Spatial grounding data
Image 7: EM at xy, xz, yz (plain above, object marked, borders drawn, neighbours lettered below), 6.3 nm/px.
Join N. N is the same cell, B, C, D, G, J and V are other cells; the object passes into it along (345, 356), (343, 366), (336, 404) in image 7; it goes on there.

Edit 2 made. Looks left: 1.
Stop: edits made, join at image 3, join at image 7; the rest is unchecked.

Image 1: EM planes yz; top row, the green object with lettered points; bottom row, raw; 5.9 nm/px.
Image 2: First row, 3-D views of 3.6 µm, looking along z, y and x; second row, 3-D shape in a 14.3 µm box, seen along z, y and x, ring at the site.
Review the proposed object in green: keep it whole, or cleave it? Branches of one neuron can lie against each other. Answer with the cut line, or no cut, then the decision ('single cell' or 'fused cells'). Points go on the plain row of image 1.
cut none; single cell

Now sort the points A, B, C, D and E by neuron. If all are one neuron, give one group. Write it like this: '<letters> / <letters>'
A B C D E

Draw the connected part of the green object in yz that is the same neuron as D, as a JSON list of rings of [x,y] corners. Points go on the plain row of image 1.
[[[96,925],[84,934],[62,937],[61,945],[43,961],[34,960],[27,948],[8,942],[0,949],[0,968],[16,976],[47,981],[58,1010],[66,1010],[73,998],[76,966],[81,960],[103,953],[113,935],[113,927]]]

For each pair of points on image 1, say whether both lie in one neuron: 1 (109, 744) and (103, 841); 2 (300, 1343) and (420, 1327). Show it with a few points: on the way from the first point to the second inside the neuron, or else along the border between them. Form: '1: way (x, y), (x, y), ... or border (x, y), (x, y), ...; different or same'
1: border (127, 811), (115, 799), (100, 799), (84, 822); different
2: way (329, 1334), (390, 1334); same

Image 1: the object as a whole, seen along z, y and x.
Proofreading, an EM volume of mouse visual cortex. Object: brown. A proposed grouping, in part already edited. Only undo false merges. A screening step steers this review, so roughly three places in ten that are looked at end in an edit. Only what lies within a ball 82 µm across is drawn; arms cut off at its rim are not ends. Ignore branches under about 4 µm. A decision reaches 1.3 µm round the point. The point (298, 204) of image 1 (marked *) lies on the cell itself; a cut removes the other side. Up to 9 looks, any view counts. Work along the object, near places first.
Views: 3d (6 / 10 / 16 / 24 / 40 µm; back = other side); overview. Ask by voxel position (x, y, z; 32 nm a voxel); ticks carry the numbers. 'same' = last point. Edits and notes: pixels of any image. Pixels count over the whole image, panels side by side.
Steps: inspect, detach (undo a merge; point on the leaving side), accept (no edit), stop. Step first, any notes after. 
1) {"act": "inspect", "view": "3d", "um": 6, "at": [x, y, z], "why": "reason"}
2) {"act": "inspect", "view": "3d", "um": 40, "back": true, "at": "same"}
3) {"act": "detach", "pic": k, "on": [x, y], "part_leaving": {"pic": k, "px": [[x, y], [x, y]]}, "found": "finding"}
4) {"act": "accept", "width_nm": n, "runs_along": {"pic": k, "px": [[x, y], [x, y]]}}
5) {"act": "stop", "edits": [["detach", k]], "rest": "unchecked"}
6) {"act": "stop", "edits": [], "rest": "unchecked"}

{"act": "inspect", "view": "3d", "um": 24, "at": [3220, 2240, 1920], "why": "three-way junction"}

==

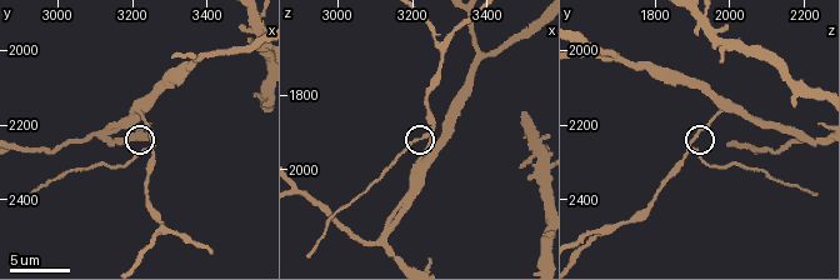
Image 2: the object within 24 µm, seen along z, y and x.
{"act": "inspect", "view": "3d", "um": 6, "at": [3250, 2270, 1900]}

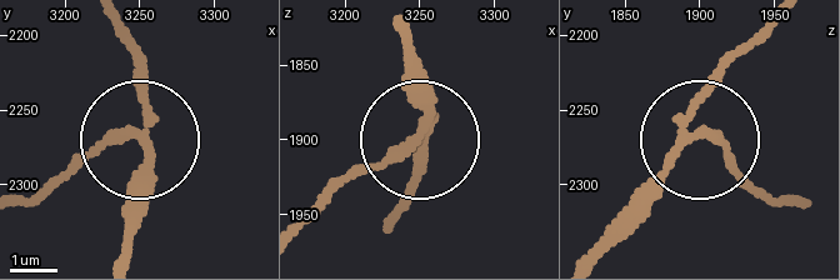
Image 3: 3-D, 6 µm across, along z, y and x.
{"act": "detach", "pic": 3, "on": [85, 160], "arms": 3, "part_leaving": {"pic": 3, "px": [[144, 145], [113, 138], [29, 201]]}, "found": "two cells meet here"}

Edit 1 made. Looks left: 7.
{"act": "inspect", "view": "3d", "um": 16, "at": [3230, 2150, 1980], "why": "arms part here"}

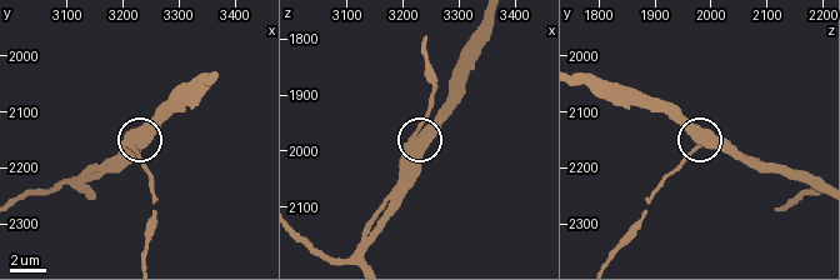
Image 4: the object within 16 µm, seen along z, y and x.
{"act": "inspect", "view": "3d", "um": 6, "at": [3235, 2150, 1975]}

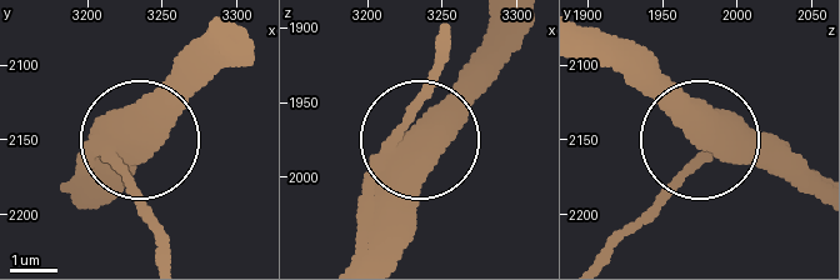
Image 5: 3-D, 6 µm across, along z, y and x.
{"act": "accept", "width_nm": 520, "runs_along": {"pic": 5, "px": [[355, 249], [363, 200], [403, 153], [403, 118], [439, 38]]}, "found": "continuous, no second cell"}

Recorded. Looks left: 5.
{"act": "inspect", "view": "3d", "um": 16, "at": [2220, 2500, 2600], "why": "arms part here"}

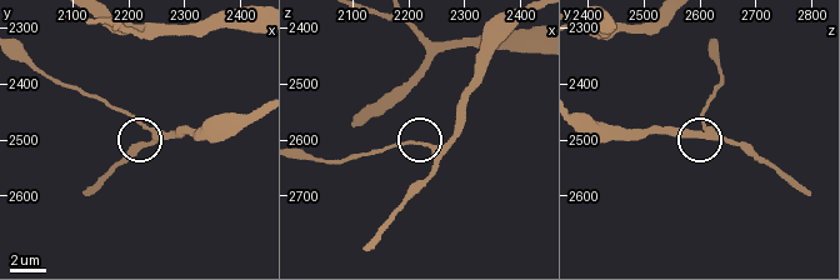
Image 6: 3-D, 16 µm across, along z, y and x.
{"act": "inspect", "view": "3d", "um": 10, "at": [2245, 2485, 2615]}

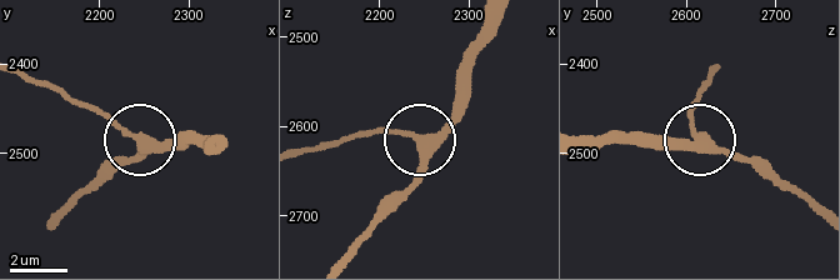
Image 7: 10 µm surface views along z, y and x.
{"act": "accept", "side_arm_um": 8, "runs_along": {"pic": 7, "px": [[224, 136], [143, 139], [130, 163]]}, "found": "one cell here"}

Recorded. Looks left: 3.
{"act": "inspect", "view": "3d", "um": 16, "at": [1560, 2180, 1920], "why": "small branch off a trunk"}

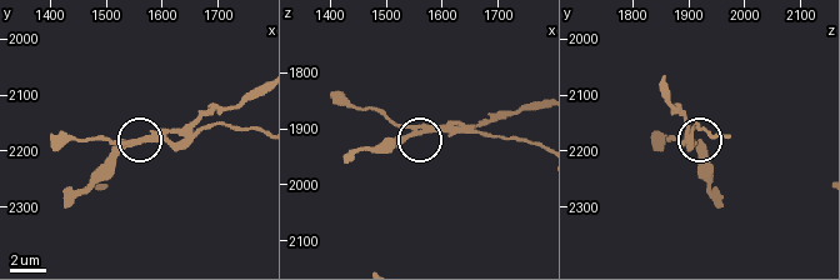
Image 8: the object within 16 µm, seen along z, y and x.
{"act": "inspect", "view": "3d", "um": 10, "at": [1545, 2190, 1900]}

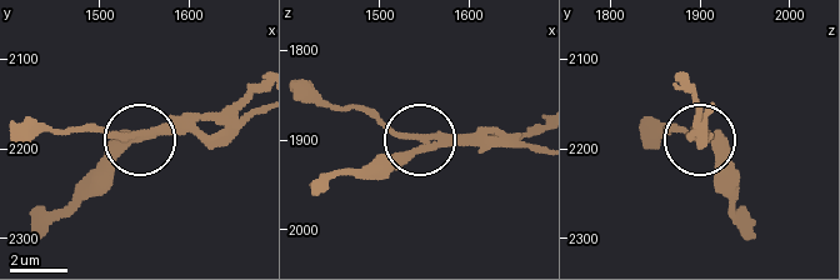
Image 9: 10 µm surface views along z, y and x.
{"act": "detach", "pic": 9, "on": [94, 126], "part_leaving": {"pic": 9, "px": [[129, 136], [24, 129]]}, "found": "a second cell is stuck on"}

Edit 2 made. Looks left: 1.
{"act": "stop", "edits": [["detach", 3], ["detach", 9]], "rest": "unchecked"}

...

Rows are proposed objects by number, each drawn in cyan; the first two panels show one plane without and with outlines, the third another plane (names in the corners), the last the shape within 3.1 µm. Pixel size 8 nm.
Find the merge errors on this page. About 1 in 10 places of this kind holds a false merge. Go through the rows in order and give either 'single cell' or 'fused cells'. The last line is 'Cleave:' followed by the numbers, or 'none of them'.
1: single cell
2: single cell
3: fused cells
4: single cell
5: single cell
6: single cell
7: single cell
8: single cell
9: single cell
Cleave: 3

__What to work on__
Where the string "undo" appears in a line of the entries above, return that line.

__Answer to the problem__
Proofreading, an EM volume of mouse visual cortex. Object: brown. A proposed grouping, in part already edited. Only undo false merges. A screening step steers this review, so roughly three places in ten that are looked at end in an edit. Only what lies within a ball 82 µm across is drawn; arms cut off at its rim are not ends. Ignore branches under about 4 µm. A decision reaches 1.3 µm round the point. The point (298, 204) of image 1 (marked *) lies on the cell itself; a cut removes the other side. Up to 9 looks, any view counts. Work along the object, near places first.
Steps: inspect, detach (undo a merge; point on the leaving side), accept (no edit), stop. Step first, any notes after. 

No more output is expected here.